Source text
========================================

Topic: Feedback, Decision Making
Publication:  Organizational Behavior and Human Decision Processes
ArticleUse of absolute and comparative performance feedback in absolute and comparative judgments and decisions. 
Blogger:  James Grand

Thinking Few people missed Michael Phelps’ performance during this past Summer Olympics—8 gold medals in 8 races, setting 7 world records in the process (the one race he didn’t get the world record? He only set the new Olympic record...slacker). 

But when Phelps went into these competitions, his self-proclaimed goal was to win gold medals, not set new records.  Examining these standards of performance more closely, we see a great example of what psychologists refer to as comparative versus absolute performance.  Winning a gold medal (or being told where your performance ranks among your co-workers) is comparative in nature, as the outcome is measured relative to how one ranks among the field of others regardless of “actual” performance.  Setting a record (or obtaining a specific score on a performance evaluation), on the other hand, places the outcome on an absolute scale; as it provides feedback in relation to how one performs relative to an objective standard regardless of how one ranks among others. 

However, an important question arises from the example above: which accomplishments do individuals see as the better indicator of performance?

========================================

Material provided
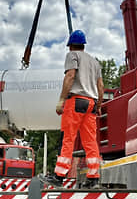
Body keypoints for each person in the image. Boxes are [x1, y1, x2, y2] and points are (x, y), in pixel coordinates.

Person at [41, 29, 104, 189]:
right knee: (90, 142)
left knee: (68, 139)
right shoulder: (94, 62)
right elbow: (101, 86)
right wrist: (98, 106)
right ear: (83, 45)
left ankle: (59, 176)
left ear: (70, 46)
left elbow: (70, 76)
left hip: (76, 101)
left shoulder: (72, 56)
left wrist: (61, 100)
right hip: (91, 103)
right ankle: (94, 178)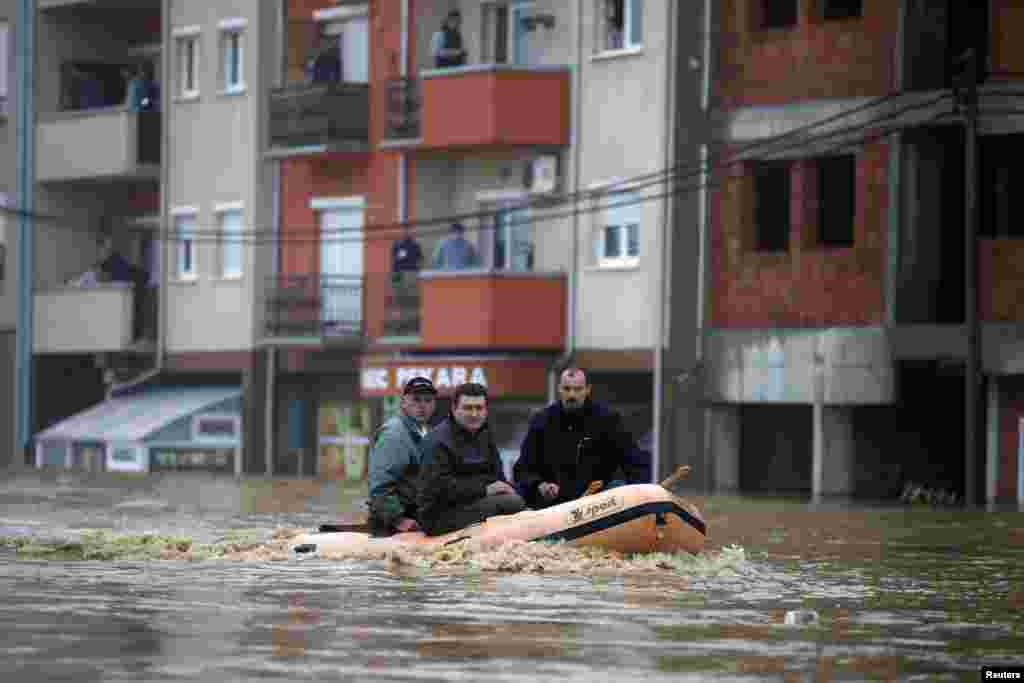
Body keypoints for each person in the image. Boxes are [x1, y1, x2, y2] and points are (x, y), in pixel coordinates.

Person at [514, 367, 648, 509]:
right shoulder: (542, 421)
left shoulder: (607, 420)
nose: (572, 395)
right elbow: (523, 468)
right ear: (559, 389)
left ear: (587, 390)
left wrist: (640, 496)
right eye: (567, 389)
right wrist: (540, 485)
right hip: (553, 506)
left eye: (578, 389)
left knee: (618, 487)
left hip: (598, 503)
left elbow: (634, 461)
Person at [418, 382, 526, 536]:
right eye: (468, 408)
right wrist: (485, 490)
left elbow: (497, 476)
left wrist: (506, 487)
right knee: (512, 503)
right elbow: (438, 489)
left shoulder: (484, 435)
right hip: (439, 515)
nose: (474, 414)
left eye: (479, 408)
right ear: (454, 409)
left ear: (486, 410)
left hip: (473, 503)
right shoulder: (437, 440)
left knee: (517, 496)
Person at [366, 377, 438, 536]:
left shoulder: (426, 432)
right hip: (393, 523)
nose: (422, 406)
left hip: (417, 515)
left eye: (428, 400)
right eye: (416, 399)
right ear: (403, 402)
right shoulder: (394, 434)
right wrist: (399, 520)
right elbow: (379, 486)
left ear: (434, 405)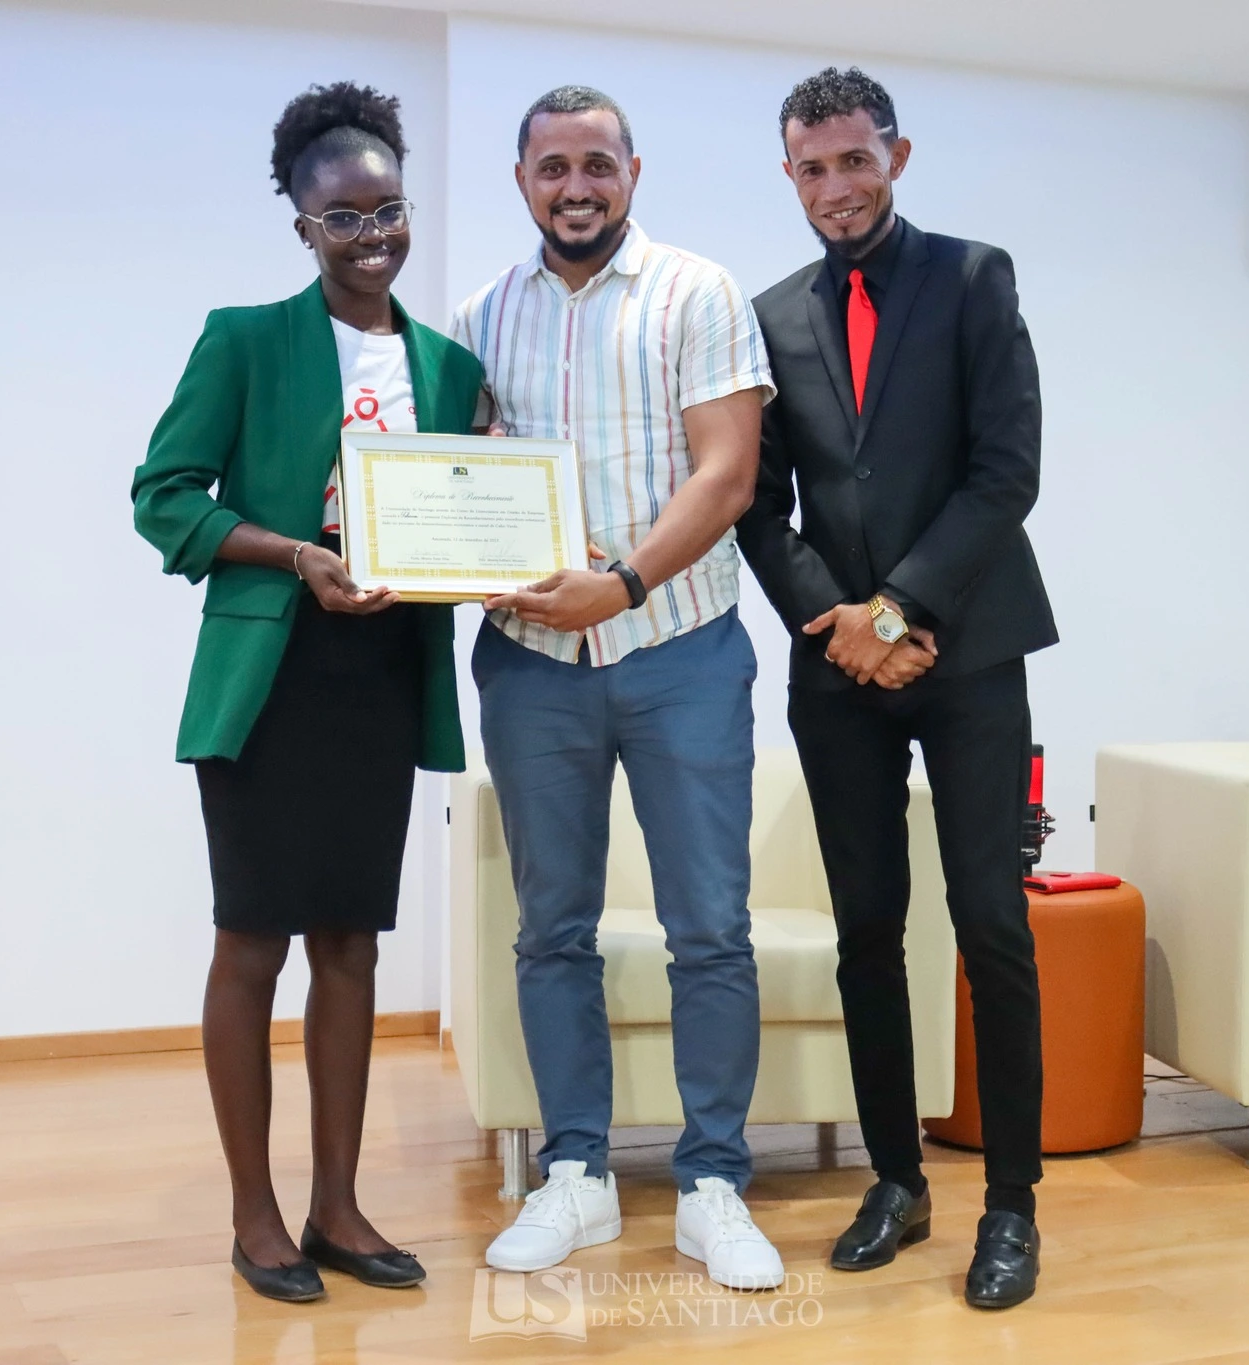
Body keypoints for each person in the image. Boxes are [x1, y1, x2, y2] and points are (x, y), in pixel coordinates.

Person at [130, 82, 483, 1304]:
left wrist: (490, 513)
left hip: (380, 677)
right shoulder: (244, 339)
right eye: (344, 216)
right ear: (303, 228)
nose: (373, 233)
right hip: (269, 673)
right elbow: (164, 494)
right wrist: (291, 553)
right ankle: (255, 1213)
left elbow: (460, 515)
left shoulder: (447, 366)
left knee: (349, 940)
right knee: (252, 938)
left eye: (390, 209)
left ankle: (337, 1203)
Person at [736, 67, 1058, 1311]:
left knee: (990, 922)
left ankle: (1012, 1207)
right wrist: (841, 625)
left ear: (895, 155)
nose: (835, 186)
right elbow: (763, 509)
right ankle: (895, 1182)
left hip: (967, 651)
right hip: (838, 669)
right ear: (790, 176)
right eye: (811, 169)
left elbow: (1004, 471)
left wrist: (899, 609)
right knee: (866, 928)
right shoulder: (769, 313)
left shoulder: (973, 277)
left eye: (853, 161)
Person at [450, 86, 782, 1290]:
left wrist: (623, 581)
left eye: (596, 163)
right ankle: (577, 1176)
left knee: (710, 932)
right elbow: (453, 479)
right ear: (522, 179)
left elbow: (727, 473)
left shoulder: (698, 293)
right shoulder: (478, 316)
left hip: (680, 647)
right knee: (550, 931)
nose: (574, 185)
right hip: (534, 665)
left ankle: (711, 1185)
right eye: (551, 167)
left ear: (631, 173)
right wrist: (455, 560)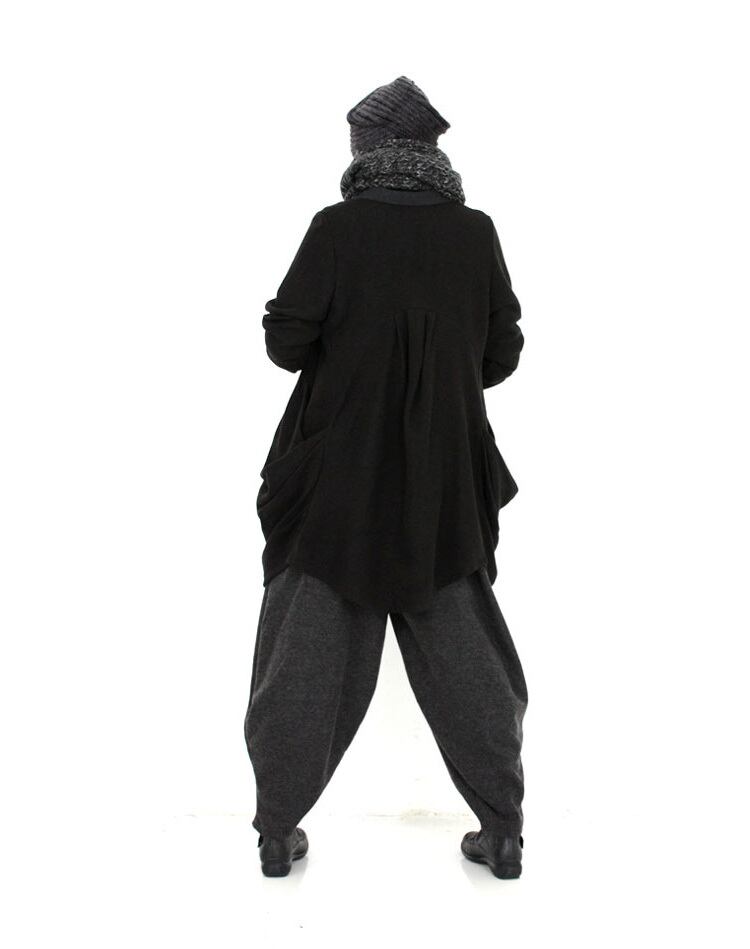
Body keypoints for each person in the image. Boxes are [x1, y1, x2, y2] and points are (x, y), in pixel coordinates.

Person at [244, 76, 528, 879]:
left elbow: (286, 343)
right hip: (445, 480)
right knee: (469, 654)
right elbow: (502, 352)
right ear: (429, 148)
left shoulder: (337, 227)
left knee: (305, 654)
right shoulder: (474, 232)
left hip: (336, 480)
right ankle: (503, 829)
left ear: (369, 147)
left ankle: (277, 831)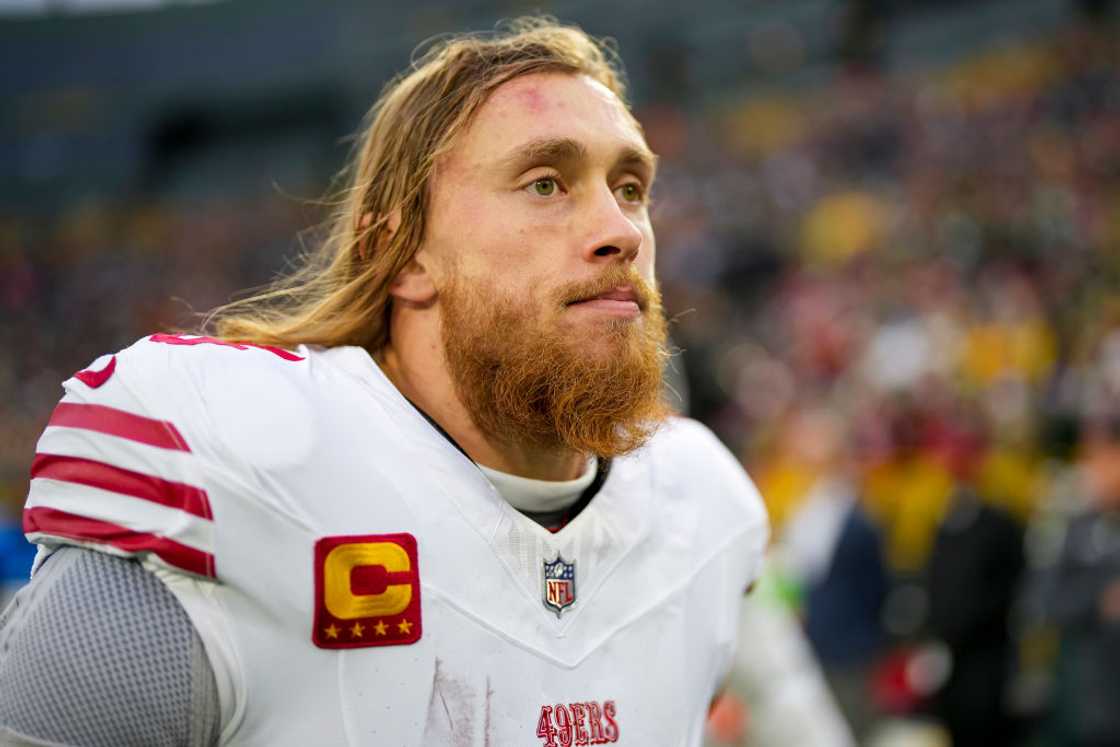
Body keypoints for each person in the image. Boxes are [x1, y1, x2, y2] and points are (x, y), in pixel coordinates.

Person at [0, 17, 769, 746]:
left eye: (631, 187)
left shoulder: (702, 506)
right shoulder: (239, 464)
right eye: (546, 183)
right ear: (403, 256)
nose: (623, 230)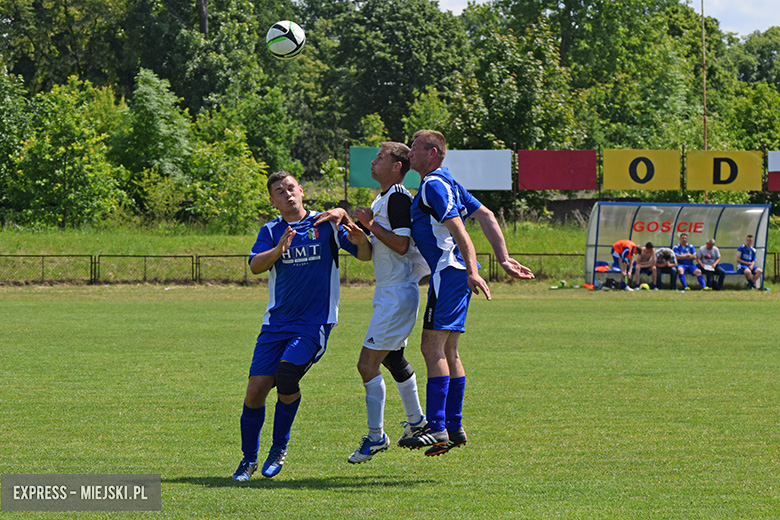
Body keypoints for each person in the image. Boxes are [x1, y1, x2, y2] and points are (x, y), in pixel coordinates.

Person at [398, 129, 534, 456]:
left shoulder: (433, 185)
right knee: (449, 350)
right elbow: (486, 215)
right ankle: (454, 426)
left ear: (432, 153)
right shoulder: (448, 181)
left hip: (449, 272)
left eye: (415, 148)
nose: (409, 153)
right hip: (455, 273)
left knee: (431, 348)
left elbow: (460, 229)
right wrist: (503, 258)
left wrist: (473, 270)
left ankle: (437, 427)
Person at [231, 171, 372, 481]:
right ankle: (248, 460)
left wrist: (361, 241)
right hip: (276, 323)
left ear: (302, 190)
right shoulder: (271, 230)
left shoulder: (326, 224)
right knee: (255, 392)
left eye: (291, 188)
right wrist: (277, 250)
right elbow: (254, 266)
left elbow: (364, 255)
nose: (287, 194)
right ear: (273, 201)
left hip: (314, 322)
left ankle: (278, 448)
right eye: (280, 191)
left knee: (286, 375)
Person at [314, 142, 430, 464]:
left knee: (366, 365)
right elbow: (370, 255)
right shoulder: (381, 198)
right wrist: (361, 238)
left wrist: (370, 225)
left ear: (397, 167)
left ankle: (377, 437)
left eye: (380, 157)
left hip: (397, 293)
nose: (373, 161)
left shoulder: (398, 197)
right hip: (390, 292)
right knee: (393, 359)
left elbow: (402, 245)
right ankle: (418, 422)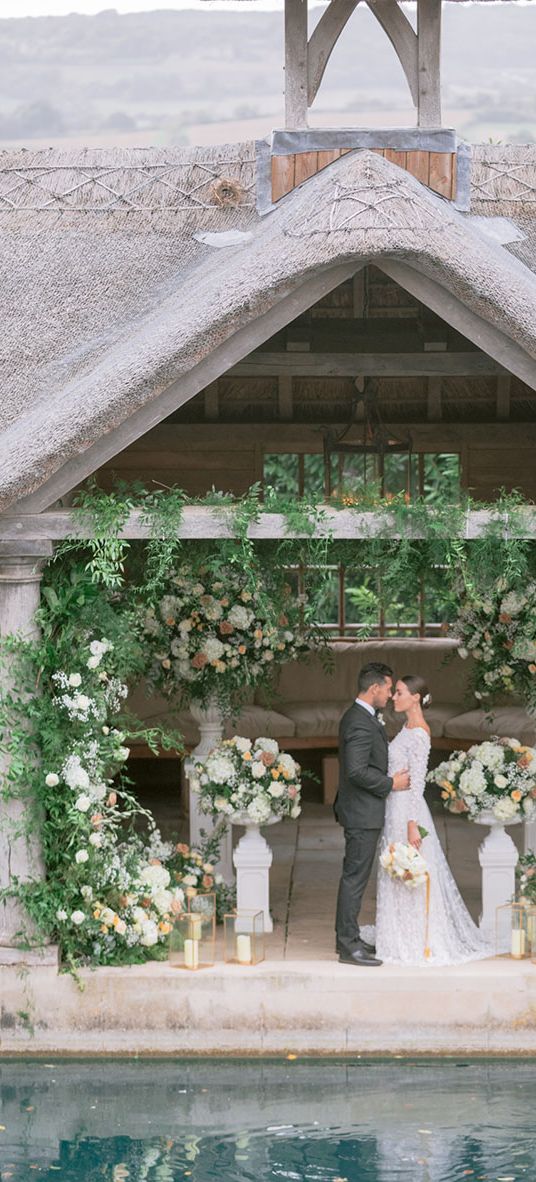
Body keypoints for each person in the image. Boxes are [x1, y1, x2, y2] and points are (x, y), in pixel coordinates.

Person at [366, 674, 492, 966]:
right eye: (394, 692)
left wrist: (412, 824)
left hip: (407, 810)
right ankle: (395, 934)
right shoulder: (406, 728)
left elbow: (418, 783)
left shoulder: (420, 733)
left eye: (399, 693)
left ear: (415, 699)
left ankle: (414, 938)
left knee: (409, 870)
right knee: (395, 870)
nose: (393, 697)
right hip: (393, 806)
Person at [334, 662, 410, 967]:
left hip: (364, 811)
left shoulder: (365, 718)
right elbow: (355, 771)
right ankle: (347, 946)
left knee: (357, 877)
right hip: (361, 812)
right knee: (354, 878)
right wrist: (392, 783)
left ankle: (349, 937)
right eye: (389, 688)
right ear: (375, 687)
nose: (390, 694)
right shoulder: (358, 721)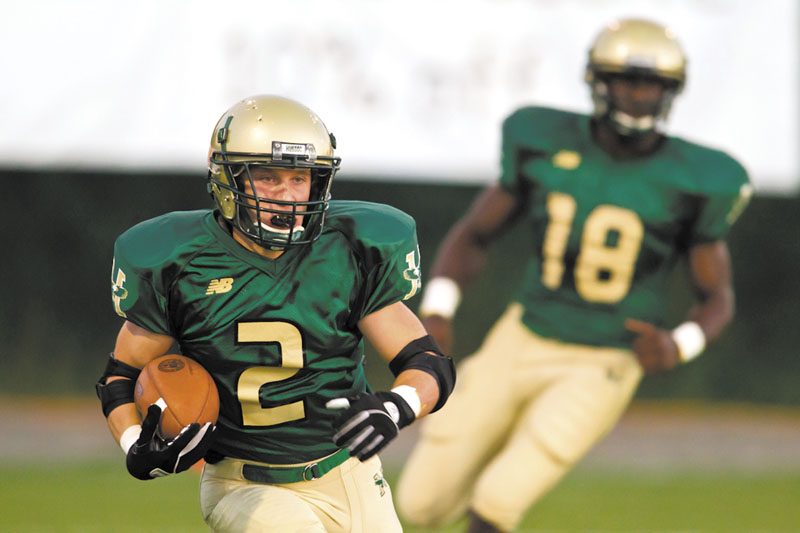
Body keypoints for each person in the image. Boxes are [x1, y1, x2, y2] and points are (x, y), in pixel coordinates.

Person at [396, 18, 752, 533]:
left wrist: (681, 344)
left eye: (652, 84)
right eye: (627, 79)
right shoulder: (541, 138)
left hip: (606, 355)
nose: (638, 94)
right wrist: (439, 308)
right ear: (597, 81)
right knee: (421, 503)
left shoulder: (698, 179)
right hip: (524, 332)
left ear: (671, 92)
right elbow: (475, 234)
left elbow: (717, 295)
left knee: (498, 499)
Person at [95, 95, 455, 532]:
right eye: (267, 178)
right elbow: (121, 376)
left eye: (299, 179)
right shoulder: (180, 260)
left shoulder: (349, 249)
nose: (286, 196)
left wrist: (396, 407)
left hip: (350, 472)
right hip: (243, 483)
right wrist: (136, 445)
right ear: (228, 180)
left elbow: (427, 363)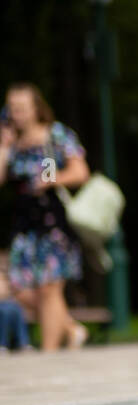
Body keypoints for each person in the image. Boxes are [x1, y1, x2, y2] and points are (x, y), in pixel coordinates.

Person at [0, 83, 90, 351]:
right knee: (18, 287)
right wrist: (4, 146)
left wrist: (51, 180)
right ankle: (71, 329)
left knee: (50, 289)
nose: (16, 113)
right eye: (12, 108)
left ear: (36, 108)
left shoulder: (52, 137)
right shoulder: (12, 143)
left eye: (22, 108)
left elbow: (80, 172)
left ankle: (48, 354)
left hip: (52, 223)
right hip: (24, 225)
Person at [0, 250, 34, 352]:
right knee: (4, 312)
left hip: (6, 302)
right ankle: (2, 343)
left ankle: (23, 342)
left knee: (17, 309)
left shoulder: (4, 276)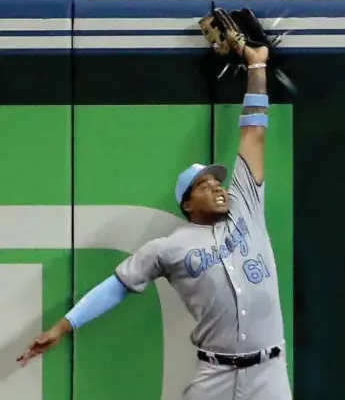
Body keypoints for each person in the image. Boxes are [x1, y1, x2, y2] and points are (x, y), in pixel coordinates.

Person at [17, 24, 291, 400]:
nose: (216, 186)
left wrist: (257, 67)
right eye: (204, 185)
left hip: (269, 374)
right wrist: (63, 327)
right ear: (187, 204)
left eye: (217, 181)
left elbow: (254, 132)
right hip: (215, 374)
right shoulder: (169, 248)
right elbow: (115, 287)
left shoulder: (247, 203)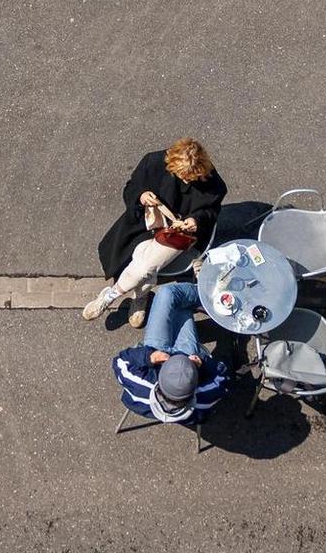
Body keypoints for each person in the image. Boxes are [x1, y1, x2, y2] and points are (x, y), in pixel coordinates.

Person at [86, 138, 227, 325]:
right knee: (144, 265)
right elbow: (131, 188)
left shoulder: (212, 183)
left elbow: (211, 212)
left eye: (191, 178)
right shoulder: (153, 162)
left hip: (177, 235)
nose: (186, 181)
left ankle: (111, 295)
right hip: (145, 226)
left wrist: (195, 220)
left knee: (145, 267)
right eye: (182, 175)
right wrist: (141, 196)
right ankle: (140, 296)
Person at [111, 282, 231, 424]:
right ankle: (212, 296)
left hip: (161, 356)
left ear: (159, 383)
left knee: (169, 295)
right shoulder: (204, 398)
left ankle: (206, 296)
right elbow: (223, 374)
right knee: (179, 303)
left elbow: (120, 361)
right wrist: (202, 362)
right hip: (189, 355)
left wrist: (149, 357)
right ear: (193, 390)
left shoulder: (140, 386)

========================================

Work to complete
1. In the blog post on performance feedback, what did Michael Phelps say his goal was when he went into the competitions?
2. Write the next part of the blog post on performance feedback, picking up after its last sentence.

Outputs by task
1. His goal was to win gold medals, not to set new records.

2.
These are all questions answered by renowned psychologist Leon Festinger’s (1954) social comparison theory and empirically tested in a recent article published in Organizational Behavior and Human Decision Processes (Moore & Klein, 2008, Vol. 107).  In short, Festinger stated that although individuals compare themselves to others to make sense of their abilities and performance, if given information about both they prefer and will most readily use absolute standards.  The experimental study by Moore and Klein largely supported this claim, finding that the effect of feedback in relation to absolute performance had greater influence on people’s future performance-related behaviors, confidence in future performance, and the positive experience of their performance outcomes than comparative feedback.

For businesses, this suggests that although workers may be interested in knowing their standing among their peers, providing them with information regarding their performance compared to objective metrics may be more beneficial from an individual and organizational perspective.

For Phelps, he should be thinking 2012 will be a breeze.

Moore, D. A., & Klein, W. M. P. (2008). Use of absolute and comparative performance feedback in absolute and comparative judgments and decisions. Organizational Behavior and Human Decision Processes, 107, 60-74.

Festinger, L. (1954). A theory of social comparison processes. Human Relations, 7, 117-140.